Not as much as Mitch McConnell says, given the curious definition of "small business" under current tax rules
Senate Republican leader Mitch McConnell has thrust small business to the center of the political fracas over extending the Bush era tax cuts. He says President Barack Obama's plan to limit future tax breaks to couples earning less than $250,000 would subject 50 percent of small business income to a tax increase, stalling the job creation engine. McConnell would renew all the cuts, even those for the highest-income U.S. households. The tax cuts expire on Dec. 31 unless Congress acts.
If McConnell has his way, Obama, billionaire investor George Soros, and many film stars would be among the "small business owners" to benefit. Obama last year earned more than 10 times as much from his work as an author as he did from his $400,000 Presidential salary and reported that business income on his personal tax return, the same as a shareholder in a 50-employee machine shop might.
The debate pitting Obama's "no tax cuts for the rich" position against McConnell's "job-killer tax-increases" argument could play out on the Senate floor the week of Sept. 27, although a resolution is not likely until Congress returns for a lame duck session after the election. Which side is right? Recent studies by two nonpartisan groups suggest that McConnell, of Kentucky, is exaggerating. Yet the IRS doesn't collect the information needed to pinpoint who would pay the higher taxes, a data gap that allows both sides to claim the rhetorical high ground.
McConnell's 50-percent-of-income figure is based on a July 12 finding by the Joint Committee on Taxation, a House-Senate panel that analyzes tax issues, that half of about $1 trillion of business income in 2011 will be reported on some 750,000 personal tax returns filed by people who pay the top marginal rates. He calls those small businesses. Yet the report says the data "do not imply that all of the income is from entities that might be considered 'small.' " Almost 20,000 of those businesses, for example, had receipts of more than $50 million, it says.
Besides Obama, McConnell's 50 percent figure includes authors, actors, athletes, and others who employ few if any workers, as well as hedge fund firms and major law partnerships most people wouldn't consider small. "We are being over-inclusive in our use of small business income," says Edward D. Kleinbard, a former staff director of the Joint Committee on Taxation who is now a University of Southern California law professor.

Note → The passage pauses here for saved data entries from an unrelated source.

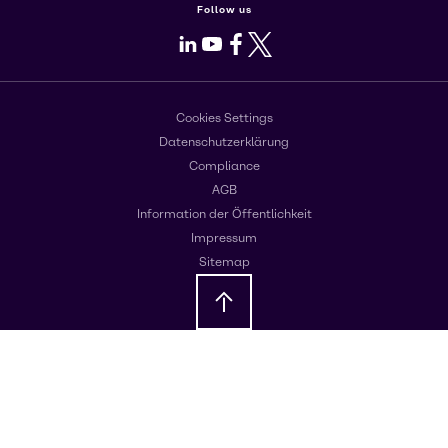
Follow us
LinkedIn
Youtube
Facebook
X
Cookies Settings
Datenschutzerklärung
Compliance
AGB
Information der Öffentlichkeit
Impressum
Sitemap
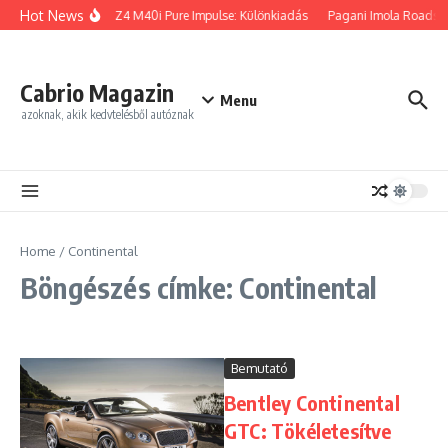
Ugrás a tartalomhoz
Hot News
BMW Z4 M40i Pure Impulse: Különkiadás
Pagani Imola Roadster
Cabrio Magazin
Menu
azoknak, akik kedvtelésből autóznak
Home
/
Continental
Böngészés címke: Continental
Bemutató
Bentley Continental
GTC: Tökéletesítve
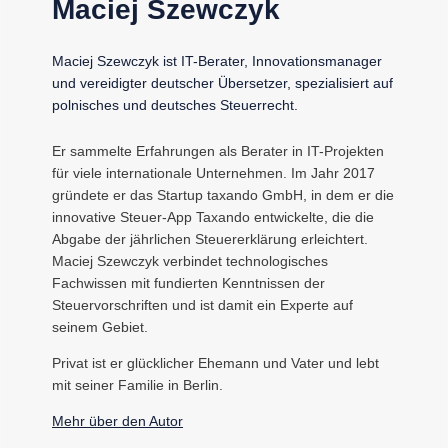
Maciej Szewczyk
Maciej Szewczyk ist IT-Berater, Innovationsmanager
und vereidigter deutscher Übersetzer, spezialisiert auf
polnisches und deutsches Steuerrecht.
Er sammelte Erfahrungen als Berater in IT-Projekten
für viele internationale Unternehmen. Im Jahr 2017
gründete er das Startup taxando GmbH, in dem er die
innovative Steuer-App Taxando entwickelte, die die
Abgabe der jährlichen Steuererklärung erleichtert.
Maciej Szewczyk verbindet technologisches
Fachwissen mit fundierten Kenntnissen der
Steuervorschriften und ist damit ein Experte auf
seinem Gebiet.
Privat ist er glücklicher Ehemann und Vater und lebt
mit seiner Familie in Berlin.
Mehr über den Autor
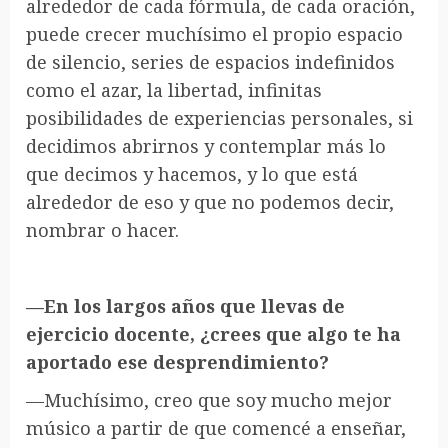
alrededor de cada fórmula, de cada oración,
puede crecer muchísimo el propio espacio
de silencio, series de espacios indefinidos
como el azar, la libertad, infinitas
posibilidades de experiencias personales, si
decidimos abrirnos y contemplar más lo
que decimos y hacemos, y lo que está
alrededor de eso y que no podemos decir,
nombrar o hacer.
—En los largos años que llevas de
ejercicio docente, ¿crees que algo te ha
aportado ese desprendimiento?
—Muchísimo, creo que soy mucho mejor
músico a partir de que comencé a enseñar,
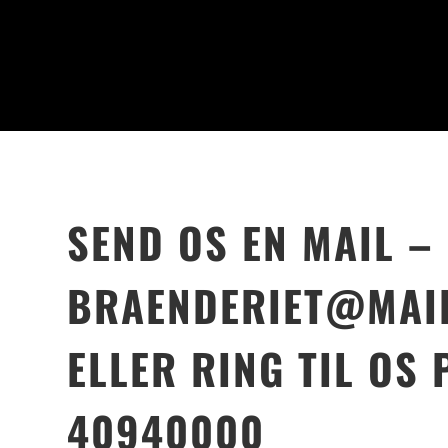
SEND OS EN MAIL –
BRAENDERIET@MAI
ELLER RING TIL OS 
40940000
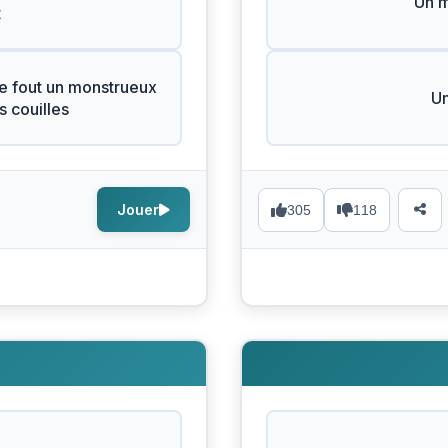
Un 
t
e fout un monstrueux
Un
 couilles
Jouer
305
118
s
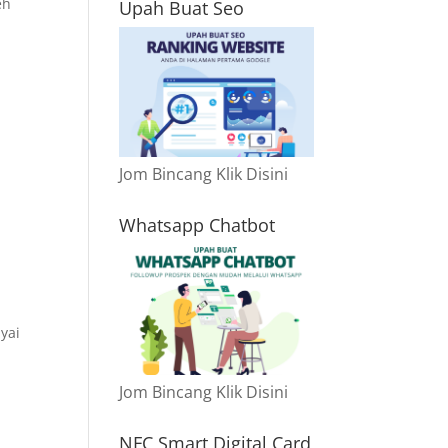
eh
Upah Buat Seo
Jom Bincang Klik Disini
Whatsapp Chatbot
yai
Jom Bincang Klik Disini
NFC Smart Digital Card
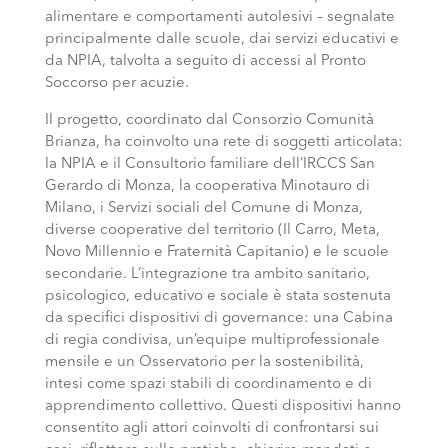
alimentare e comportamenti autolesivi – segnalate
principalmente dalle scuole, dai servizi educativi e
da NPIA, talvolta a seguito di accessi al Pronto
Soccorso per acuzie.
Il progetto, coordinato dal Consorzio Comunità
Brianza, ha coinvolto una rete di soggetti articolata:
la NPIA e il Consultorio familiare dell’IRCCS San
Gerardo di Monza, la cooperativa Minotauro di
Milano, i Servizi sociali del Comune di Monza,
diverse cooperative del territorio (Il Carro, Meta,
Novo Millennio e Fraternità Capitanio) e le scuole
secondarie. L’integrazione tra ambito sanitario,
psicologico, educativo e sociale è stata sostenuta
da specifici dispositivi di governance: una Cabina
di regia condivisa, un’equipe multiprofessionale
mensile e un Osservatorio per la sostenibilità,
intesi come spazi stabili di coordinamento e di
apprendimento collettivo. Questi dispositivi hanno
consentito agli attori coinvolti di confrontarsi sui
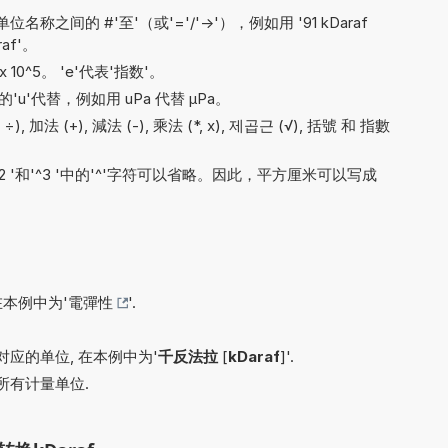
间的 #'至'（或'='/'->'），例如用 '91 kDaraf
raf'。
x 10^5。 'e'代表'指数'。
'u'代替，例如用 uPa 代替 µPa。
 ÷), 加法 (+), 減法 (-), 乘法 (*, x), 제곱근 (√), 括號 和 指數
'^2 '和'^3 '中的'^'字符可以省略。因此，平方厘米可以写成
在本例中为'
電彈性
'.
应的单位, 在本例中为'
千反法拉
[
kDaraf
]'.
所有计量单位.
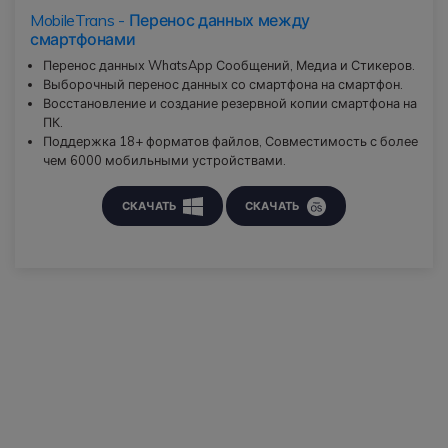
MobileTrans - Перенос данных между
смартфонами
Перенос данных WhatsApp Сообщений, Медиа и Стикеров.
Выборочный перенос данных со смартфона на смартфон.
Восстановление и создание резервной копии смартфона на
ПК.
Поддержка 18+ форматов файлов, Совместимость с более
чем 6000 мобильными устройствами.
СКАЧАТЬ
СКАЧАТЬ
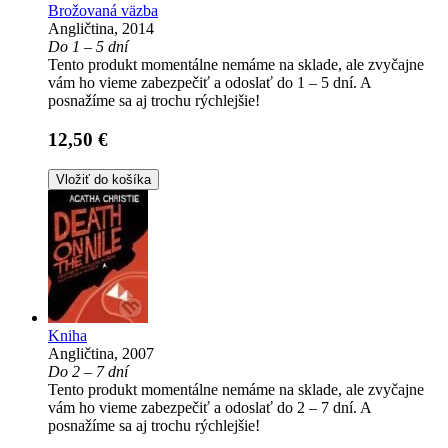
Brožovaná väzba
Angličtina, 2014
Do 1 – 5 dní
Tento produkt momentálne nemáme na sklade, ale zvyčajne
vám ho vieme zabezpečiť a odoslať do 1 – 5 dní. A
posnažíme sa aj trochu rýchlejšie!
12,50 €
Vložiť do košíka
Kniha
Angličtina, 2007
Do 2 – 7 dní
Tento produkt momentálne nemáme na sklade, ale zvyčajne
vám ho vieme zabezpečiť a odoslať do 2 – 7 dní. A
posnažíme sa aj trochu rýchlejšie!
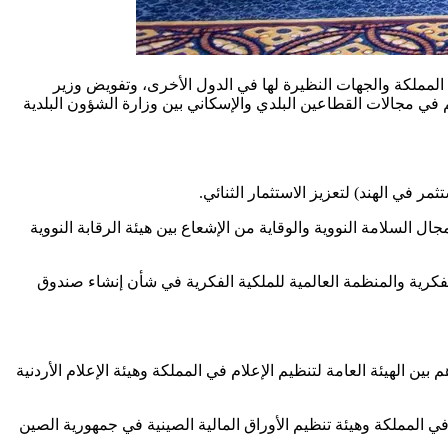
المملكة والجهات النظيرة لها في الدول الأخرى، وتفويض وزير
 في مجالات القطاعين البلدي والإسكاني بين وزارة الشؤون البلدية
ر في الهند) لتعزيز الاستثمار الثنائي.
 السلامة النووية والوقاية من الإشعاع بين هيئة الرقابة النووية
الفكرية والمنظمة العالمية للملكية الفكرية في شأن إنشاء صندوق
ين الهيئة العامة لتنظيم الإعلام في المملكة وهيئة الإعلام الأردنية
 المملكة وهيئة تنظيم الأوراق المالية الصينية في جمهورية الصين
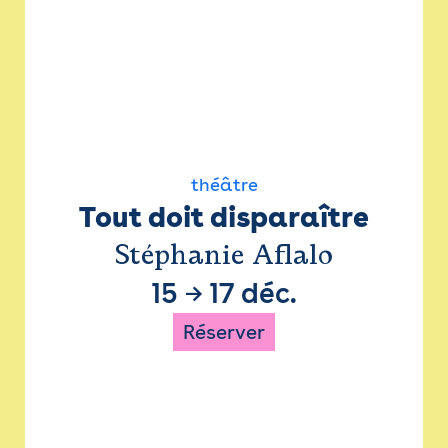
théâtre
Tout doit disparaître
Stéphanie Aflalo
15
→
17 déc.
Réserver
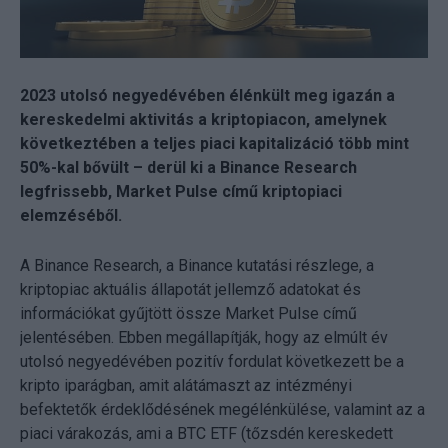
2023 utolsó negyedévében élénkült meg igazán a
kereskedelmi aktivitás a kriptopiacon, amelynek
következtében a teljes piaci kapitalizáció több mint
50%-kal bővült – derül ki a Binance Research
legfrissebb, Market Pulse című kriptopiaci
elemzéséből.
A Binance Research, a Binance kutatási részlege, a
kriptopiac aktuális állapotát jellemző adatokat és
információkat gyűjtött össze Market Pulse című
jelentésében. Ebben megállapítják, hogy az elmúlt év
utolsó negyedévében pozitív fordulat következett be a
kripto iparágban, amit alátámaszt az intézményi
befektetők érdeklődésének megélénkülése, valamint az a
piaci várakozás, ami a BTC ETF (tőzsdén kereskedett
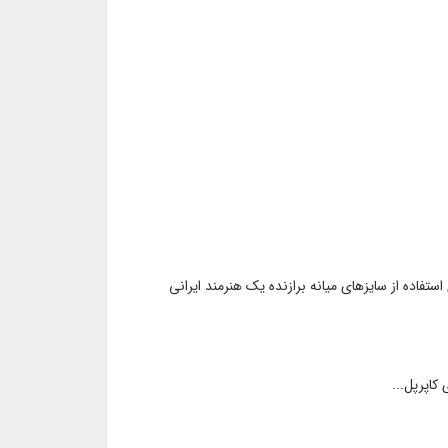
تفاده از سایزهای میانه برازنده یک هنرمند ایرانی
اپرپل...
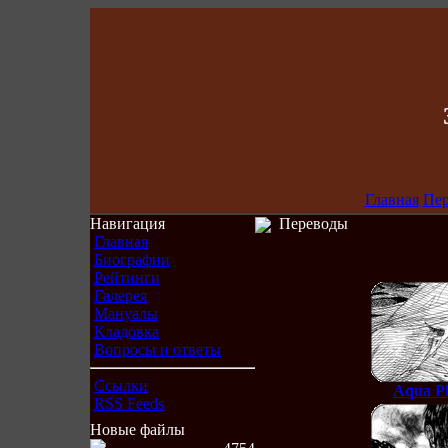
Главная
Пе
Навигация
Переводы
Главная
Биографии
Рейтинги
Галерея
Мануалы
Кладовка
Вопросы и ответы
Ссылки
Aqua Pl
RSS Feeds
Новые файлы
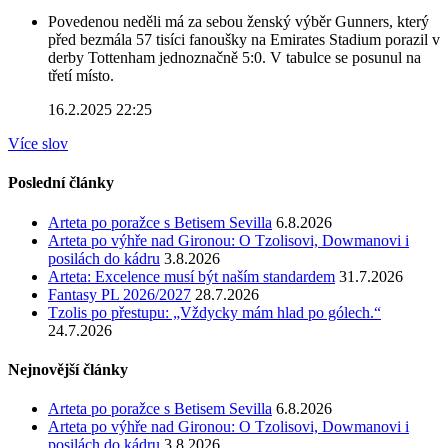
Povedenou neděli má za sebou ženský výběr Gunners, který
před bezmála 57 tisíci fanoušky na Emirates Stadium porazil v
derby Tottenham jednoznačně 5:0. V tabulce se posunul na
třetí místo.
16.2.2025 22:25
Více slov
Poslední články
Arteta po poražce s Betisem Sevilla
6.8.2026
Arteta po výhře nad Gironou: O Tzolisovi, Dowmanovi i
posilách do kádru
3.8.2026
Arteta: Excelence musí být naším standardem
31.7.2026
Fantasy PL 2026/2027
28.7.2026
Tzolis po přestupu: „Vždycky mám hlad po gólech.“
24.7.2026
Nejnovější články
Arteta po poražce s Betisem Sevilla
6.8.2026
Arteta po výhře nad Gironou: O Tzolisovi, Dowmanovi i
posilách do kádru
3.8.2026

Obama doesn't address the effect of his plan on small business income. Instead, he says his plan would hit only about 3 percent of all small businesses, also a joint tax committee number. Republicans counter that those 3 percent generate most of the real small business activity. "The last thing you would want to do is raise taxes in the middle of a recession on our most productive small businesses," McConnell said in a Sept. 15 Fox News (NWS) interview.
The confusion stems from the IRS's inability to determine if the income on a tax return comes from a small or large business. The dispute revolves around three types of businesses—partnerships, sole proprietorships, and so-called S corporations, which often have one or two shareholders. These structures are popular because they allow profits to be reported on business owners' personal tax returns without first going through a layer of corporate tax.
The nonpartisan Congressional Research Service, which analyzes issues for lawmakers, largely agreed with Obama in a Sept. 3 report that considered only taxpayers with employees. Its conclusion: Small businesses with actual workers would pay only about 12 percent of the higher taxes. "Across-the-board tax cuts for high-income individuals are not efficiently targeted to small businesses," wrote author Jane G. Gravelle.
The bottom line: Some small business income would be subject to higher taxes under Obama's plan, though not the 50 percent the GOP claims.